Remember that not all sore nipples are caused by latch problems (although the majority are)
Some other possible causes: thrush (a yeast infection on the skin of the nipple, which can also be inside the baby’s mouth); a bacterial infection on the nipple or in the milk ducts; a nipple bleb, which looks like a tiny white blister on the end of the nipple; Raynaud’s syndrome, which is a condition where the nipple turns white after a feeding and hurts as the blood flows back in. If you suspect any of these (or some other issue) might be the problem, check with your doctor or a lactation consultant for treatment recommendations.
Check for tongue-tie in baby
A baby with a tongue-tie isn’t able to lift his tongue or move it forward normally and this means she can’t use it to help extract milk from the breast. Instead the baby will push the nipple up with her tongue, pressing it against her hard palate as she sucks and often causing a lot of pain and damage. Look to see if your baby sticks her tongue out past her bottom lip and if she lifts her tongue to the roof of her mouth when crying. If she seems unable to make these movements, consult with your doctor. A medical professional can clip the membrane that restricts the tongue’s movement, which can make a big difference.
Use nipple shields cautiously, if at all
Nipple shields are often recommended to protect sore nipples during feedings, but they can sometimes cause more problems than they solve. Nipple shields look like bottle nipples made out of very thin silicone and are placed over the mother’s nipples before the baby latches on. However, often the baby doesn’t latch well onto the shield, the nipple continues to be damaged and the different shape and feel may lead to the baby having difficulty in breastfeeding without it.
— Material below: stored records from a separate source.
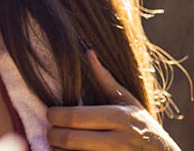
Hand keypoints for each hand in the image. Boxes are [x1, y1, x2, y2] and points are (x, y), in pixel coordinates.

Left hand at [46, 51, 179, 150]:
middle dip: (53, 134)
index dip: (56, 115)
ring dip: (59, 149)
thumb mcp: (128, 101)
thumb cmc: (142, 125)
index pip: (76, 116)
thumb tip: (89, 53)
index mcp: (119, 117)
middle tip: (50, 130)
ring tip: (57, 142)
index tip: (50, 113)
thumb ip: (105, 80)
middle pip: (71, 138)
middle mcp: (118, 140)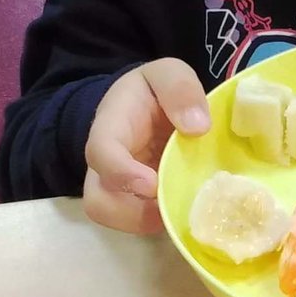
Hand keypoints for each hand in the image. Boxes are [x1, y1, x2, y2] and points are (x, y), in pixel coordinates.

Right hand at [83, 57, 210, 233]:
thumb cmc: (154, 90)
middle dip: (130, 213)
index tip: (151, 185)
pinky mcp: (136, 200)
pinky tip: (186, 213)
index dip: (121, 173)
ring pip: (115, 218)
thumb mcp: (168, 73)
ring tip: (181, 213)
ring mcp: (118, 186)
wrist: (148, 103)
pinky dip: (160, 223)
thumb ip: (180, 89)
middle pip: (98, 200)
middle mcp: (106, 162)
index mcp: (111, 125)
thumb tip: (197, 127)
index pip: (101, 152)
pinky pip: (138, 221)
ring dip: (146, 222)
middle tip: (168, 209)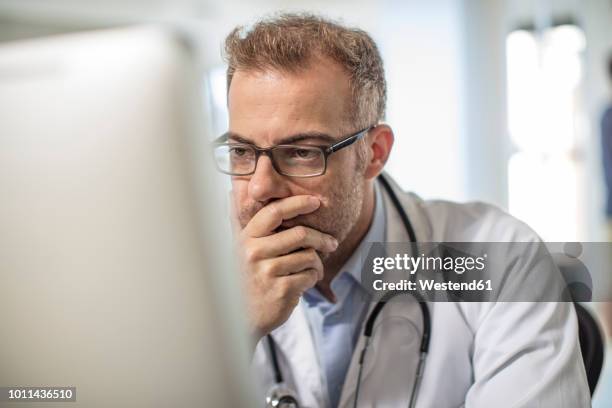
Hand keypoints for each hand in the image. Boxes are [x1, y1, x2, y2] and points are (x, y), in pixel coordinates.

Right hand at [234, 195, 337, 341]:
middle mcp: (254, 252)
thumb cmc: (245, 281)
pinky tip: (306, 282)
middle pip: (300, 234)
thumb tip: (232, 193)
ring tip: (314, 270)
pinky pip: (310, 275)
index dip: (298, 203)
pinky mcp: (281, 290)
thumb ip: (244, 226)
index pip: (274, 212)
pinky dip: (314, 278)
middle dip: (321, 238)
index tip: (316, 201)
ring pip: (309, 256)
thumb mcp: (240, 252)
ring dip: (318, 264)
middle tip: (332, 243)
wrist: (240, 319)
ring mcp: (267, 272)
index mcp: (247, 238)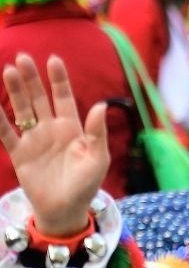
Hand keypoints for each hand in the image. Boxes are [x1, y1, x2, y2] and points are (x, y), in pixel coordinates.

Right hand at [0, 55, 108, 235]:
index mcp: (73, 128)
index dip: (59, 80)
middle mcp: (52, 129)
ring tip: (8, 70)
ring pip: (23, 110)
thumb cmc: (86, 184)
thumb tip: (100, 105)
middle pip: (40, 98)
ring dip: (16, 92)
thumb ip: (97, 132)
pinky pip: (6, 133)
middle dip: (32, 79)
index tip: (54, 60)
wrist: (66, 209)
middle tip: (23, 58)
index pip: (64, 98)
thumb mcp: (98, 158)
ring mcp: (34, 140)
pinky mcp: (19, 153)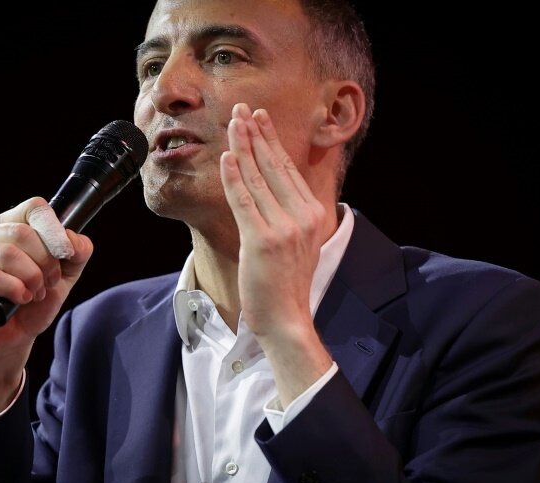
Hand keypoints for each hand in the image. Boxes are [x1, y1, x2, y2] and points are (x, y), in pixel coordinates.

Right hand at [0, 196, 92, 413]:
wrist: (13, 338)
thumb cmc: (34, 302)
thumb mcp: (65, 275)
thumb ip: (77, 253)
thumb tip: (74, 242)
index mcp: (10, 224)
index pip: (34, 208)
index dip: (54, 229)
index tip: (66, 253)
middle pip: (23, 233)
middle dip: (45, 263)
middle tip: (47, 284)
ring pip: (7, 254)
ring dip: (30, 279)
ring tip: (33, 294)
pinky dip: (12, 290)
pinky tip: (18, 300)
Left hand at [220, 103, 332, 406]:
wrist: (286, 318)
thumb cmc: (285, 283)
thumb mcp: (296, 242)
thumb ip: (287, 213)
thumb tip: (268, 186)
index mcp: (312, 213)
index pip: (287, 169)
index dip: (270, 141)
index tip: (259, 119)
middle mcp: (302, 216)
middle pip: (274, 166)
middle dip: (256, 134)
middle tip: (242, 108)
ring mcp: (283, 228)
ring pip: (258, 178)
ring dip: (243, 146)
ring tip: (232, 122)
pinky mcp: (262, 241)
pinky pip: (244, 201)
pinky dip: (235, 177)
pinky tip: (227, 157)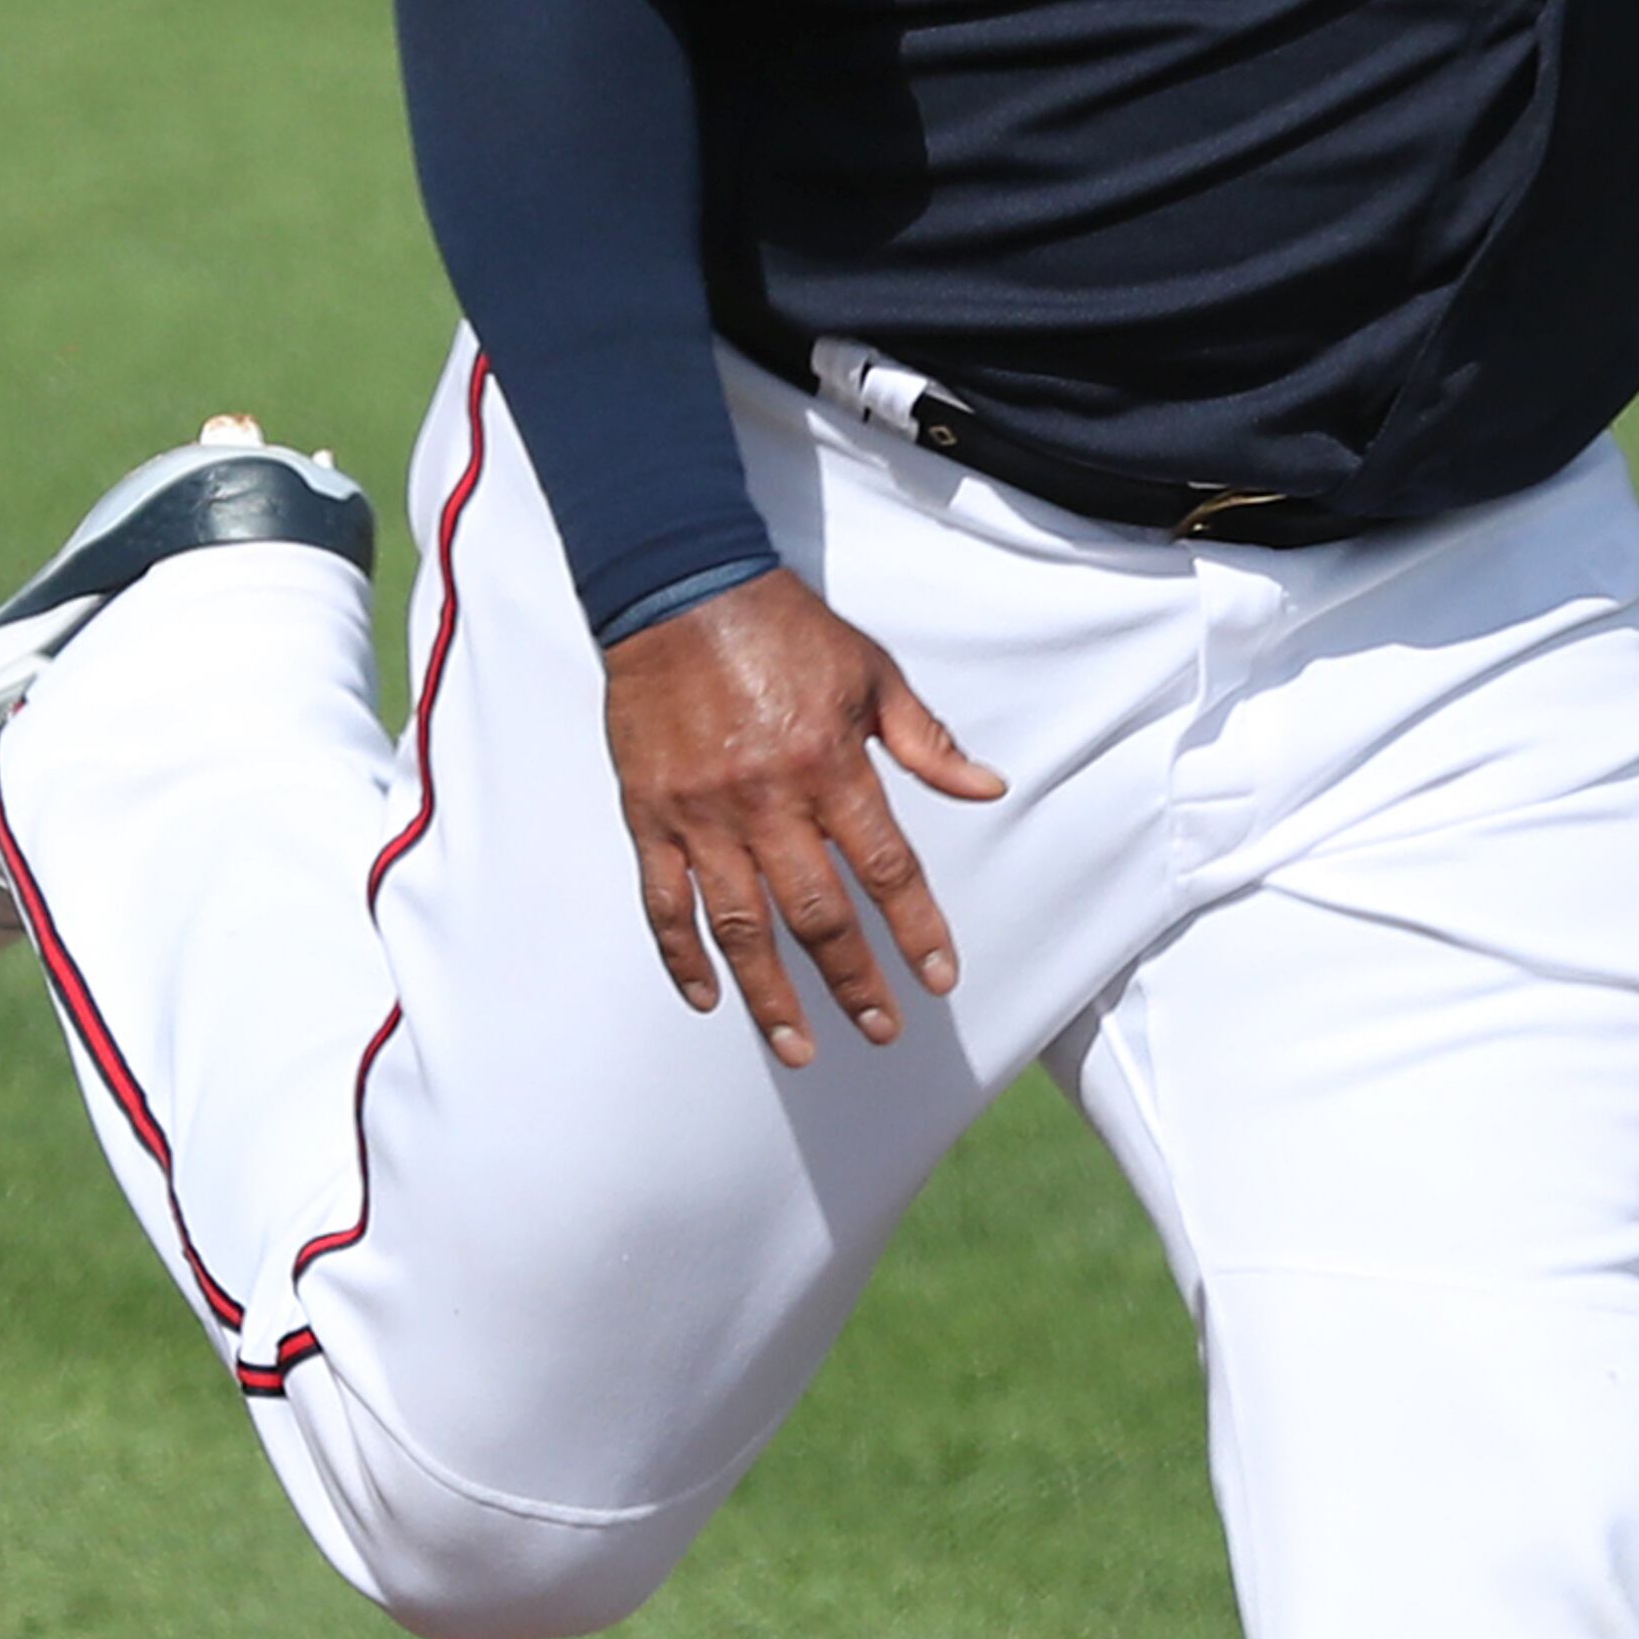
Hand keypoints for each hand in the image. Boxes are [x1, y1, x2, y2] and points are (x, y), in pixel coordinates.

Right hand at [603, 566, 1005, 1065]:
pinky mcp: (650, 815)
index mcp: (829, 766)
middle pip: (817, 916)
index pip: (885, 868)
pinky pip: (664, 902)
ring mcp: (702, 815)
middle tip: (880, 1028)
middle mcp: (766, 802)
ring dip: (771, 996)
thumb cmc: (780, 628)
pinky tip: (708, 998)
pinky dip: (682, 956)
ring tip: (799, 1049)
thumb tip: (987, 788)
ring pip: (740, 927)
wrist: (677, 589)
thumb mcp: (872, 673)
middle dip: (853, 982)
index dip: (916, 930)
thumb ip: (928, 740)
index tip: (939, 977)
If other things haven’t worked, though, it may be worth giving it a try with the help of a La Leche League Leader or lactation consultant.
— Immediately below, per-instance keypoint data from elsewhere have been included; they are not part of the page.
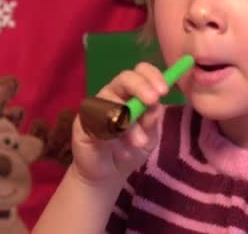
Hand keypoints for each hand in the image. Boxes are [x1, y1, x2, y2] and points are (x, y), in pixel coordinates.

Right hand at [70, 62, 168, 185]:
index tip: (164, 91)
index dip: (153, 76)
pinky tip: (121, 151)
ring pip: (112, 102)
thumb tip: (156, 106)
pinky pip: (98, 121)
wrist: (108, 174)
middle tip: (153, 101)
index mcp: (133, 94)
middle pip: (125, 78)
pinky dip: (113, 136)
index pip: (142, 72)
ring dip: (129, 124)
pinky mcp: (83, 121)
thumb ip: (152, 122)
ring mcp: (97, 106)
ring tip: (138, 143)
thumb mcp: (149, 138)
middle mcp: (115, 94)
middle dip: (141, 87)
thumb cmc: (130, 151)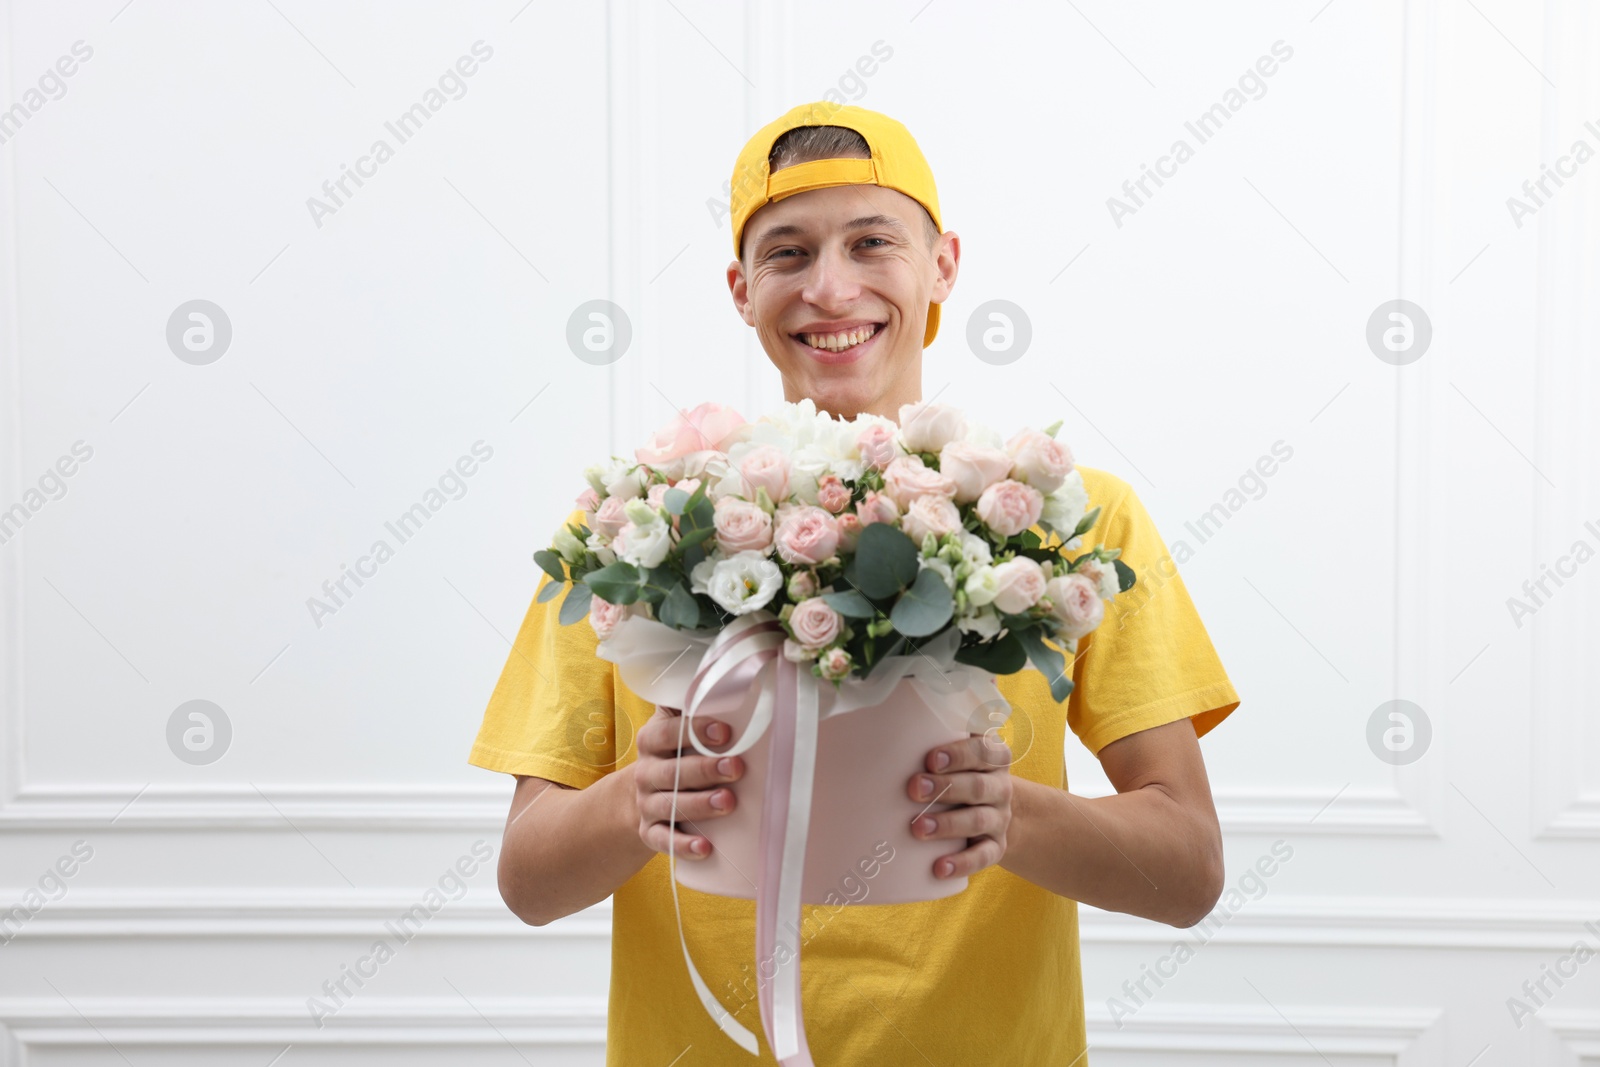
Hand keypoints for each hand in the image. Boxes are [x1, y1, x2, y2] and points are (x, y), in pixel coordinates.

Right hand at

Use your milk to heal cracked, bleeding or blistered nipples
Express a little milk onto the nipple and let it air-dry there. Be cautious about using lanolin or other creams; if you do have some thrush present, these creams can encourage it to grow. A prescription ointment (such as Dr. Jack Newman’s All-Purpose Nipple Ointment) with ingredients to fight bacterial and yeast infections can help you heal as well. You can also take over-the-counter painkillers. Another option is to apply an ice pack just before you feed the baby to temporarily numb the nipple as you latch the baby on. One piece of good news: breastfeeding nipples generally heal very quickly once the cause of the damage (such as a latch problem) is resolved.
Air those nipples out
If your nipples are sore and damaged, you may find that anything touching them makes them hurt even more. You can use breast shells (donut shaped plastic items with a dome top; you put your nipple in the middle of the donut hole and the dome protects it from contact) to protect them from being touched by your bra. As much as possible, expose the nipples to the air so they will stay dry and heal.
Seek out help!
Many people think it’s normal for breastfeeding to be painful, at least in the beginning. It’s not. If these tips haven’t helped you resolve the problem, seek out a breastfeeding expert who can look at your particular situation and give you some suggestions. Often a mother with sore nipples will have more than one problem (for example, you may have started off with a poor latch, developed a bacterial infection, and have Raynaud’s syndrome as well, triggered by the trauma to the nipple) so you may have to work through each one before the feedings become pain-free.